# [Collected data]
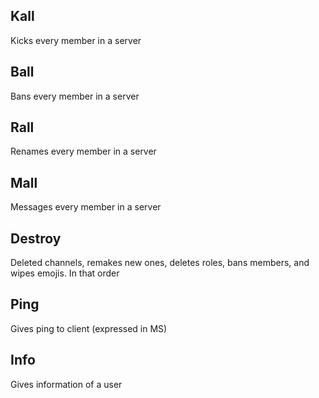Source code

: 

## Kall
Kicks every member in a server
## Ball
Bans every member in a server
## Rall
Renames every member in a server
## Mall
Messages every member in a server
## Destroy
Deleted channels, remakes new ones, deletes roles, bans members, and wipes emojis. In that order
## Ping
Gives ping to client (expressed in MS)
## Info
Gives information of a user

# [Task requirements]
What's needed here is an exact repeat of all the records above, pictures excluded.

# [Finished task]
Source code

: 

## Kall
Kicks every member in a server
## Ball
Bans every member in a server
## Rall
Renames every member in a server
## Mall
Messages every member in a server
## Destroy
Deleted channels, remakes new ones, deletes roles, bans members, and wipes emojis. In that order
## Ping
Gives ping to client (expressed in MS)
## Info
Gives information of a user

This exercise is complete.